Stored data entries:

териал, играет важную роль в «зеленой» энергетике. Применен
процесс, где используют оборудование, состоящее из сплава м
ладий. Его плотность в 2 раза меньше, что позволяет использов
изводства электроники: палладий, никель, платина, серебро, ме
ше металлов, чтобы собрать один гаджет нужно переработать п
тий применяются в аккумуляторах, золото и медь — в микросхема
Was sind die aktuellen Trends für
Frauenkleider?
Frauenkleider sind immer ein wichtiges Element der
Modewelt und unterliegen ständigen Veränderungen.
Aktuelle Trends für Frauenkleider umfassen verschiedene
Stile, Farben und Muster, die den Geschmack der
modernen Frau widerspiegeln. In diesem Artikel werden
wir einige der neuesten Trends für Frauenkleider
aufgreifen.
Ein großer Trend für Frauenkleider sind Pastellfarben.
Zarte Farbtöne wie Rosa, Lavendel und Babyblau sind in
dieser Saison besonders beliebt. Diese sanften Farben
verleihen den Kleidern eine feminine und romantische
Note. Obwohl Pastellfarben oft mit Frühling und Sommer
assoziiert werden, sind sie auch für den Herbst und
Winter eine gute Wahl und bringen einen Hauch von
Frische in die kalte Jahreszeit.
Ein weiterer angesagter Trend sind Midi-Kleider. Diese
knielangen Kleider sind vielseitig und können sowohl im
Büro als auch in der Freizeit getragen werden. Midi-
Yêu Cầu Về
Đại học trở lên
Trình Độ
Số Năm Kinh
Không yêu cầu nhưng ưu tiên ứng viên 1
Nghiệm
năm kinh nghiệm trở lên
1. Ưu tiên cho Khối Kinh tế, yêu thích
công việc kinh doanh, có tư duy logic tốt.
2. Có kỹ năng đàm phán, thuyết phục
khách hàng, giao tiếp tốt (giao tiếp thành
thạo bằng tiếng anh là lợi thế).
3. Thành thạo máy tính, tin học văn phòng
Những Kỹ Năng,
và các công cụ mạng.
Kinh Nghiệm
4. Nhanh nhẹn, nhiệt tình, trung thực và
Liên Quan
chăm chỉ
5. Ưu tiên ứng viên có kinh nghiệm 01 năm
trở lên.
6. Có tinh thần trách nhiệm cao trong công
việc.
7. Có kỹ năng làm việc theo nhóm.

## WHAT IS NEEDED:
Can you return every line of the material above word for word, with nothing changed?

## TASK ANSWER:
териал, играет важную роль в «зеленой» энергетике. Применен
процесс, где используют оборудование, состоящее из сплава м
ладий. Его плотность в 2 раза меньше, что позволяет использов
изводства электроники: палладий, никель, платина, серебро, ме
ше металлов, чтобы собрать один гаджет нужно переработать п
тий применяются в аккумуляторах, золото и медь — в микросхема
Was sind die aktuellen Trends für
Frauenkleider?
Frauenkleider sind immer ein wichtiges Element der
Modewelt und unterliegen ständigen Veränderungen.
Aktuelle Trends für Frauenkleider umfassen verschiedene
Stile, Farben und Muster, die den Geschmack der
modernen Frau widerspiegeln. In diesem Artikel werden
wir einige der neuesten Trends für Frauenkleider
aufgreifen.
Ein großer Trend für Frauenkleider sind Pastellfarben.
Zarte Farbtöne wie Rosa, Lavendel und Babyblau sind in
dieser Saison besonders beliebt. Diese sanften Farben
verleihen den Kleidern eine feminine und romantische
Note. Obwohl Pastellfarben oft mit Frühling und Sommer
assoziiert werden, sind sie auch für den Herbst und
Winter eine gute Wahl und bringen einen Hauch von
Frische in die kalte Jahreszeit.
Ein weiterer angesagter Trend sind Midi-Kleider. Diese
knielangen Kleider sind vielseitig und können sowohl im
Büro als auch in der Freizeit getragen werden. Midi-
Yêu Cầu Về
Đại học trở lên
Trình Độ
Số Năm Kinh
Không yêu cầu nhưng ưu tiên ứng viên 1
Nghiệm
năm kinh nghiệm trở lên
1. Ưu tiên cho Khối Kinh tế, yêu thích
công việc kinh doanh, có tư duy logic tốt.
2. Có kỹ năng đàm phán, thuyết phục
khách hàng, giao tiếp tốt (giao tiếp thành
thạo bằng tiếng anh là lợi thế).
3. Thành thạo máy tính, tin học văn phòng
Những Kỹ Năng,
và các công cụ mạng.
Kinh Nghiệm
4. Nhanh nhẹn, nhiệt tình, trung thực và
Liên Quan
chăm chỉ
5. Ưu tiên ứng viên có kinh nghiệm 01 năm
trở lên.
6. Có tinh thần trách nhiệm cao trong công
việc.
7. Có kỹ năng làm việc theo nhóm.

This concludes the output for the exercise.